TE LEZEN FRAGMENT
SRU-K1-1996-2

  • Instantie Kantongerecht Eerste Kanton
  • Zaaknummer AR-955764
  • Uitspraakdatum 01 februari 1996
  • Publicatiedatum 10 juni 2019
  • Rechtsgebied Civiel recht
  • Inhoudsindicatie

    Verbintenissenrecht. Indien de betalingsverplichting vaststaat en er alleen geschil bestaat over de grootte van het bedrag, kan er aanleiding zijn in kort geding tot veroordeling van een voorschot te komen.

Uitspraak

Kantonrechter Eerste Kanton
1 februari 1996, A.R. 955764
(Mr. J.R. von Niesewand)

DATASETRECORDS
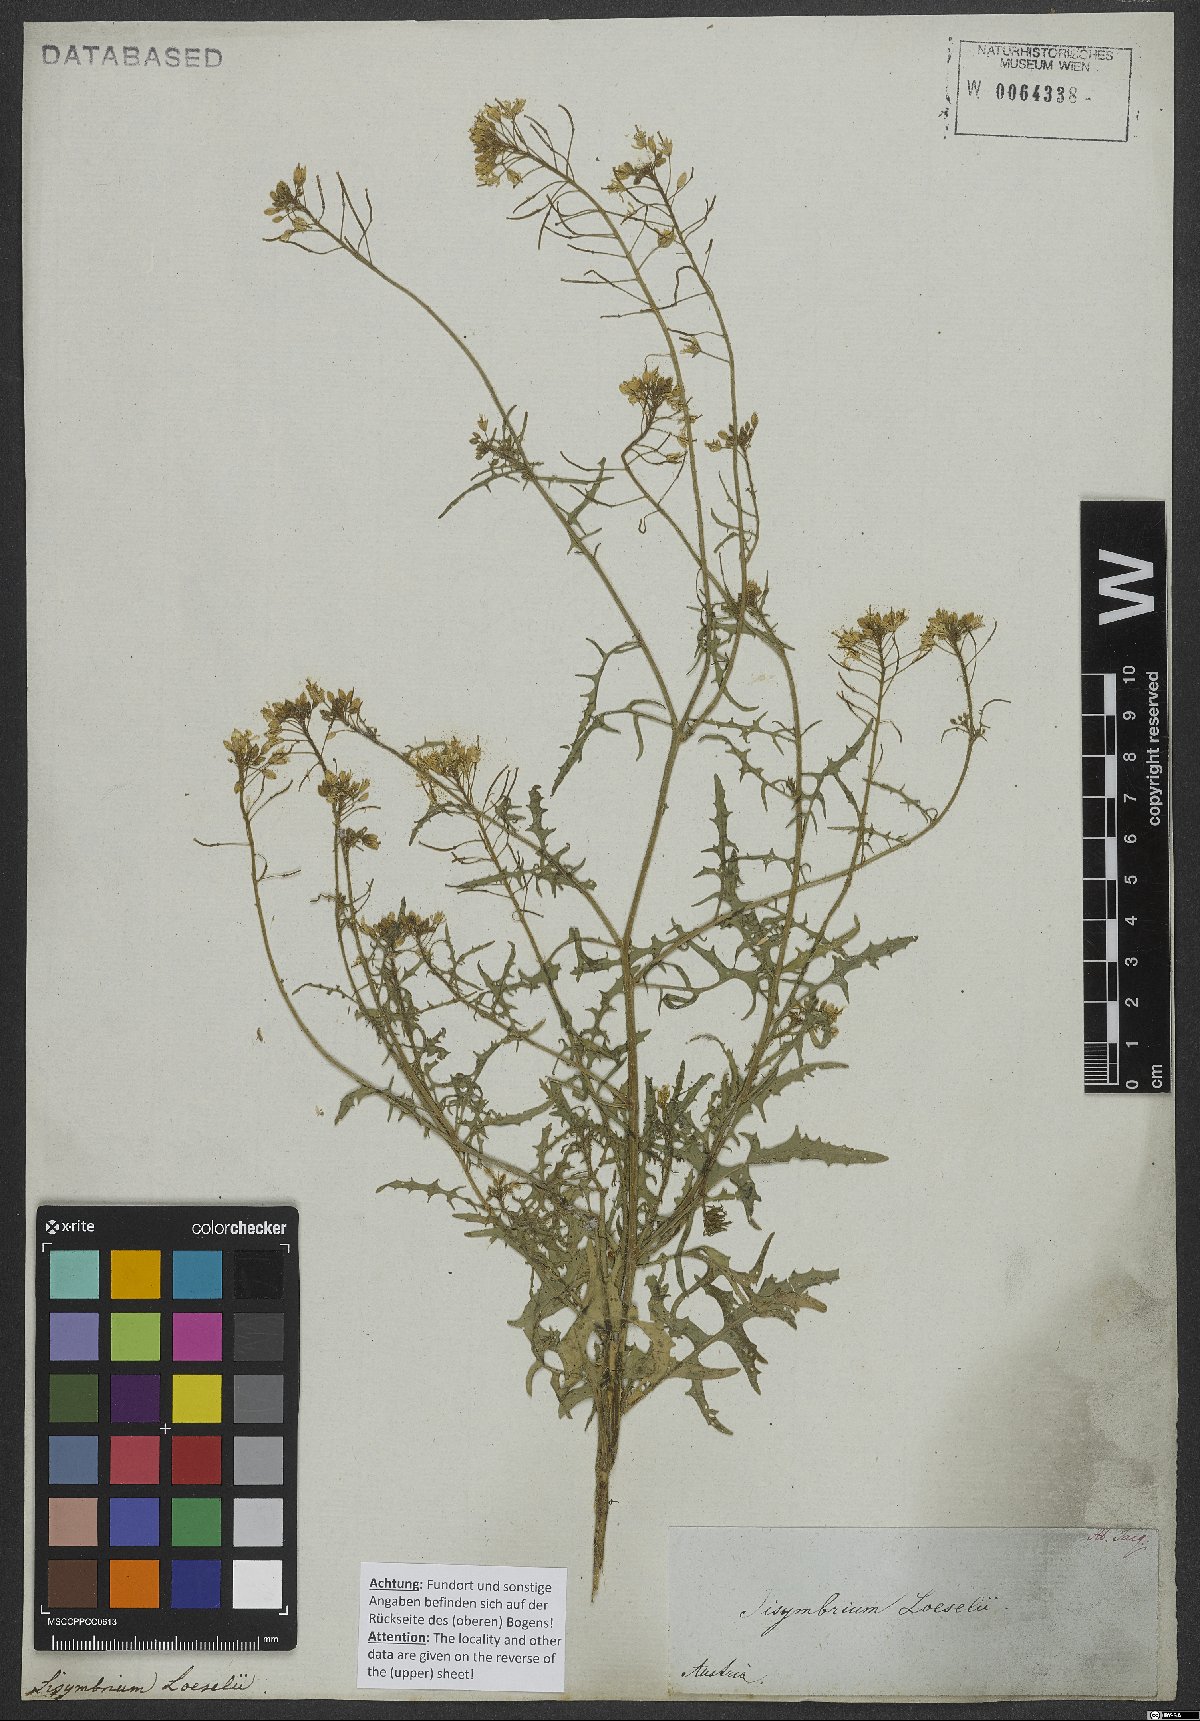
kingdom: Plantae
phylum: Tracheophyta
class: Magnoliopsida
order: Brassicales
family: Brassicaceae
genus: Sisymbrium
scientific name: Sisymbrium loeselii
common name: False london-rocket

OPDRACHTEN
1) Schrijf het stuk van de uitspraak van "Verbintenissenrecht. Indien de" tot en met "J.R. von Niesewand)" opnieuw uit en vervang daarbij "voorschot" door "aanbetaling".
2) Vat de uitspraak samen in twee zinnen.

ANTWOORDEN
1)
Verbintenissenrecht. Indien de betalingsverplichting vaststaat en er alleen geschil bestaat over de grootte van het bedrag, kan er aanleiding zijn in kort geding tot veroordeling van een aanbetaling te komen.

Uitspraak

Kantonrechter Eerste Kanton
1 februari 1996, A.R. 955764
(Mr. J.R. von Niesewand)

2) De uitspraak van het Kantongerecht Eerste Kanton in zaak AR-955764 dateert van 1 februari 1996, is op 10 juni 2019 gepubliceerd en valt onder het civiel recht. Volgens de inhoudsindicatie kan er aanleiding zijn om in kort geding tot veroordeling van een voorschot te komen als de betalingsverplichting vaststaat en er alleen geschil bestaat over de grootte van het bedrag.